◆ Textauszug:
Streit um staatliche Hacker
Viele Fragen zum jüngsten Hackerangriff auf des Netzwerk des Bundes sind noch offen. Der CDU-Bundestagsabgeordnete Marian Wendt hofft, dass der Schaden der Attacke überschaubar ist. „Es wurden dabei nur sechs Word-Dokumente abgegriffen“, sagte Wendt beim Cybersec.lunch des Tagesspiegels am Freitag in Berlin. Vier der Dokumente seien sogar öffentlich zugänglich gewesen, die anderen beiden zwar als „Verschlusssache - nur für den Dienstgebrauch“ gekennzeichnet, doch die würden in der Regel auch keine großen Geheimnisse enthalten. „Wir wissen nur, was in den letzten drei Monaten abgeflossen ist“, schränkt allerdings Saskia Esken (SPD) ein. Doch die mutmaßlich russischen Angreifer dürften schon mindestens vor einem Jahr in das Netz eingedrungen sein.
Digitales Wettrüsten
In der Frage, welche Konsequenzen aus der Attacke zu ziehen seien, waren sich die beiden Politiker auch alles andere als einig. So sprach sich CDU-Mann Wendt klar für staatliches Hacken aus und will den Behörden auch erlauben, das dafür nötige digitale Waffenarsenal aufzubauen: „Der Staat muss wissen, was im Internet passiert und dafür auch die gleichen Fähigkeiten haben, wie die Angreifer.“
Von einem solchen digitalen Wettrüsten hält Esken dagegen nichts. Denn in der Regel werden dabei Sicherheitslücken ausgenutzt, die für enorme Summen auf dem Schwarzmarkt gehandelt werden. „Es ist ein Grundfehler, wenn der Staat Sicherheitslücken geheim hält und offen lässt, statt sie den Herstellern zu melden“, sagt Esken. Das habe man auch bei der WannaCry-Attacke gesehen. Im Frühjahr 2017 waren weltweit mehr als 230.000 Computer infiziert worden, das Schadprogramm verschlüsselte dabei Dateien und forderte ein Lösegeld. WannaCry wurde durch eine Sicherheitslücke eingeschleust, die zuvor der US-Geheimdienst NSA seit mehr als fünf Jahren genutzt hatte. Auch anwesende Vertreter von Sicherheitsfirmen bezeichneten es als schizophren, wenn der Staat sich um mehr IT-Sicherheit bemühe und gleichzeitig Einfallstore offen halte.

◆ Aufgabe 1: Fassen Sie bitte den Absatz des Textauszugs, der mit „In der Frage, welche Konsequenzen“ beginnt, kürzer zusammen. Die wichtigsten Fakten sollen erhalten bleiben.
◆ Aufgabe 2: Zitieren Sie aus dem Textauszug wörtlich die Stelle von „Streit um staatliche“ bis „Netz eingedrungen sein.“.

◆ Lernmaterial:
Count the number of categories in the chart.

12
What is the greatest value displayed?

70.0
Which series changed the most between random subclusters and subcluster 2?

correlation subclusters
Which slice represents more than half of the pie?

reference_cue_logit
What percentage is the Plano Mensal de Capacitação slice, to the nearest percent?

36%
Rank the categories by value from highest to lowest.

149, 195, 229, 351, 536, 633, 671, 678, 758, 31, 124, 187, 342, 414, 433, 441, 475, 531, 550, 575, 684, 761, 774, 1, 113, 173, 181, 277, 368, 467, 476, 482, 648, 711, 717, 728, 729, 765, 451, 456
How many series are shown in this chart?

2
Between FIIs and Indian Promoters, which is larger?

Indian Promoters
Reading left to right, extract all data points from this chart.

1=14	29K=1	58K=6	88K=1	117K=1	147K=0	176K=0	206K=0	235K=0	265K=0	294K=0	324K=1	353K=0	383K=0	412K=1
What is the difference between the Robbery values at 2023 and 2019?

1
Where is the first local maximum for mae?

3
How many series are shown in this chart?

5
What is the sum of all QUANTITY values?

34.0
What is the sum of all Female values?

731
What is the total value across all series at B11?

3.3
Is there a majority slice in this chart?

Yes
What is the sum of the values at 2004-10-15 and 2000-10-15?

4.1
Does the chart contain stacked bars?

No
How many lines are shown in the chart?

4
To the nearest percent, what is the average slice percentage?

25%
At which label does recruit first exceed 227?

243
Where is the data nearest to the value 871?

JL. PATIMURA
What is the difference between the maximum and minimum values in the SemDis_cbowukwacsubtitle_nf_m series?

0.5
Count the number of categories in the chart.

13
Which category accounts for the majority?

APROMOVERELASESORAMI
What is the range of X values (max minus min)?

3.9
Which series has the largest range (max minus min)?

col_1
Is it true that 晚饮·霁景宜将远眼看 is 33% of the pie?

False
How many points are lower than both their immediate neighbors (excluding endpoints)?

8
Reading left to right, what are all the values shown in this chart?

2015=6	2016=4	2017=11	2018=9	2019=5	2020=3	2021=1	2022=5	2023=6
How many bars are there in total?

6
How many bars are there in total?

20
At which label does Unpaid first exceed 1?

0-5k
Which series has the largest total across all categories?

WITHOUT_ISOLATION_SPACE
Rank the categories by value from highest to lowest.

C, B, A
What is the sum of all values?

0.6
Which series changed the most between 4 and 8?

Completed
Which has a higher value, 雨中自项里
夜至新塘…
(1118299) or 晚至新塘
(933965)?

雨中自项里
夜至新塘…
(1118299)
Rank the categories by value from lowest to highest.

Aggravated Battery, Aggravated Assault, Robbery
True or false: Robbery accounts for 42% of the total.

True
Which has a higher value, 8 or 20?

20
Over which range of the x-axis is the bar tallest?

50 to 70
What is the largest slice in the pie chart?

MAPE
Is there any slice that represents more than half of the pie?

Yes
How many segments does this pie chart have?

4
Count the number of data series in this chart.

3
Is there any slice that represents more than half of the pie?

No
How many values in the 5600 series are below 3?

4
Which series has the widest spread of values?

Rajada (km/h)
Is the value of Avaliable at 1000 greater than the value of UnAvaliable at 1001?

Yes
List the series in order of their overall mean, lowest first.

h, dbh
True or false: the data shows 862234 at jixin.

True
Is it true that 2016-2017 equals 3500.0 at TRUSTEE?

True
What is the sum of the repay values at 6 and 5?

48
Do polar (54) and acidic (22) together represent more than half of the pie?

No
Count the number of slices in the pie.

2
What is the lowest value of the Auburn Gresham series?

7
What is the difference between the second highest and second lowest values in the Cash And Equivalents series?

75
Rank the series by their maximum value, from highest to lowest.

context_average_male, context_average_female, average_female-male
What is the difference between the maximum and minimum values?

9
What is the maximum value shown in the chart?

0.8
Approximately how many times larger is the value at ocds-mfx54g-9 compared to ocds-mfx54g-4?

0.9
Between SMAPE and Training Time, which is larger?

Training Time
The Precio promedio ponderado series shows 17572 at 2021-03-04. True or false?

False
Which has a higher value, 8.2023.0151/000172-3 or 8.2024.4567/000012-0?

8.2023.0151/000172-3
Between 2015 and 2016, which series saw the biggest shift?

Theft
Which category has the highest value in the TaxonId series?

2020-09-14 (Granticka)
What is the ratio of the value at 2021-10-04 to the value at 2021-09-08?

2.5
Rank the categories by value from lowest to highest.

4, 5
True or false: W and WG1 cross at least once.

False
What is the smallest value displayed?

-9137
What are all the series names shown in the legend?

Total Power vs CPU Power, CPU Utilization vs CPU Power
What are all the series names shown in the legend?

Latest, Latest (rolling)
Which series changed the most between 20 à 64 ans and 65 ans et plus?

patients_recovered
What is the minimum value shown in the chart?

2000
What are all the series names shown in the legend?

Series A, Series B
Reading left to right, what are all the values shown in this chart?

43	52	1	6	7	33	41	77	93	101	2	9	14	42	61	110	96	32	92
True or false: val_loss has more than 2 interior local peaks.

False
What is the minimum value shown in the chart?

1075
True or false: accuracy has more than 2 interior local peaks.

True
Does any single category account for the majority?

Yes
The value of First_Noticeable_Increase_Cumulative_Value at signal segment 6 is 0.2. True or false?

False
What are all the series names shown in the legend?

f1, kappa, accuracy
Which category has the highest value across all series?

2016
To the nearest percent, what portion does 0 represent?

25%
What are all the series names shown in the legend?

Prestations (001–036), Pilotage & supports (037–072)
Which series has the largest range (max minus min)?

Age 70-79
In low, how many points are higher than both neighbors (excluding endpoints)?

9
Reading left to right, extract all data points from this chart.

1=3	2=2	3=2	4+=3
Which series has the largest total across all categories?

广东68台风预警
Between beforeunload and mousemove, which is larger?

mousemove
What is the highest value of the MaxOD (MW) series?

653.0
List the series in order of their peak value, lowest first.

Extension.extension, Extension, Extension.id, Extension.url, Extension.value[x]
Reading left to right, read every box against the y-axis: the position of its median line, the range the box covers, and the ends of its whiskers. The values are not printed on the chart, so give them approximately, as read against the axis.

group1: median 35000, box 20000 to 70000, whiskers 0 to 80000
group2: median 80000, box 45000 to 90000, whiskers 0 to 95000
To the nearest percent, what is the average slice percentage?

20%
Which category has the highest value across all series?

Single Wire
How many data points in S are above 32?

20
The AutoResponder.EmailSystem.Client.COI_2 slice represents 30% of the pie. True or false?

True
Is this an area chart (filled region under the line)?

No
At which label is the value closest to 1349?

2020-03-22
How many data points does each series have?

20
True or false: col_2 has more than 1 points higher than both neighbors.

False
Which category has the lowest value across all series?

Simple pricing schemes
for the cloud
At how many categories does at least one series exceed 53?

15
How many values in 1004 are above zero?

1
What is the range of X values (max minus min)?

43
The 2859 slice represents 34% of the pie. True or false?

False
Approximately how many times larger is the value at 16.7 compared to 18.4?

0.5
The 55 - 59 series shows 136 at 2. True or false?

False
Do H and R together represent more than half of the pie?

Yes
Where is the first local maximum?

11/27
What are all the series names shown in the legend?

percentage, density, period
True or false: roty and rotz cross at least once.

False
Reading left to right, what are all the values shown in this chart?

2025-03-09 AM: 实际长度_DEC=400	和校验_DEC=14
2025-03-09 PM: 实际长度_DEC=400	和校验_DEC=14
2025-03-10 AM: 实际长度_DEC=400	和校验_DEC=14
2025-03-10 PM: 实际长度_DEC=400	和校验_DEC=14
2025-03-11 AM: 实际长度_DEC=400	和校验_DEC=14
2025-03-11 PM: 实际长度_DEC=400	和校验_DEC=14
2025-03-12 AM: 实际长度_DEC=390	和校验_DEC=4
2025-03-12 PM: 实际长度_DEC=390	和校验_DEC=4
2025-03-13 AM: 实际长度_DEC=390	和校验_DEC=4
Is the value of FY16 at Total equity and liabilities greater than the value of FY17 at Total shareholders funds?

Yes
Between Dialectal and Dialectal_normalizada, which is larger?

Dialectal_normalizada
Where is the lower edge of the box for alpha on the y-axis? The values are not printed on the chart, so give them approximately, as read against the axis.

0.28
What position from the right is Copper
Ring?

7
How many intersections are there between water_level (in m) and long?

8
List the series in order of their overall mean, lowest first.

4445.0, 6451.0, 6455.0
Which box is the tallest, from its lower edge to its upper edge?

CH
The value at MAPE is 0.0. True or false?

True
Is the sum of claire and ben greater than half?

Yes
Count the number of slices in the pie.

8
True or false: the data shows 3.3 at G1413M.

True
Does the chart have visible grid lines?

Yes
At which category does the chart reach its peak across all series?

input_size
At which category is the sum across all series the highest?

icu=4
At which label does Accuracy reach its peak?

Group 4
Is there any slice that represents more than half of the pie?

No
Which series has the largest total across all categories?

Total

◆ Ihre Antwort 1: Die beiden Politiker sind sich über die Konsequenzen aus der Attacke uneinig. CDU-Mann Wendt befürwortet staatliches Hacken und will den Behörden den Aufbau eines digitalen Waffenarsenals erlauben. Der Staat müsse wissen, was im Internet passiert, und die gleichen Fähigkeiten haben wie die Angreifer.

◆ Ihre Antwort 2:
Streit um staatliche Hacker
Viele Fragen zum jüngsten Hackerangriff auf des Netzwerk des Bundes sind noch offen. Der CDU-Bundestagsabgeordnete Marian Wendt hofft, dass der Schaden der Attacke überschaubar ist. „Es wurden dabei nur sechs Word-Dokumente abgegriffen“, sagte Wendt beim Cybersec.lunch des Tagesspiegels am Freitag in Berlin. Vier der Dokumente seien sogar öffentlich zugänglich gewesen, die anderen beiden zwar als „Verschlusssache - nur für den Dienstgebrauch“ gekennzeichnet, doch die würden in der Regel auch keine großen Geheimnisse enthalten. „Wir wissen nur, was in den letzten drei Monaten abgeflossen ist“, schränkt allerdings Saskia Esken (SPD) ein. Doch die mutmaßlich russischen Angreifer dürften schon mindestens vor einem Jahr in das Netz eingedrungen sein.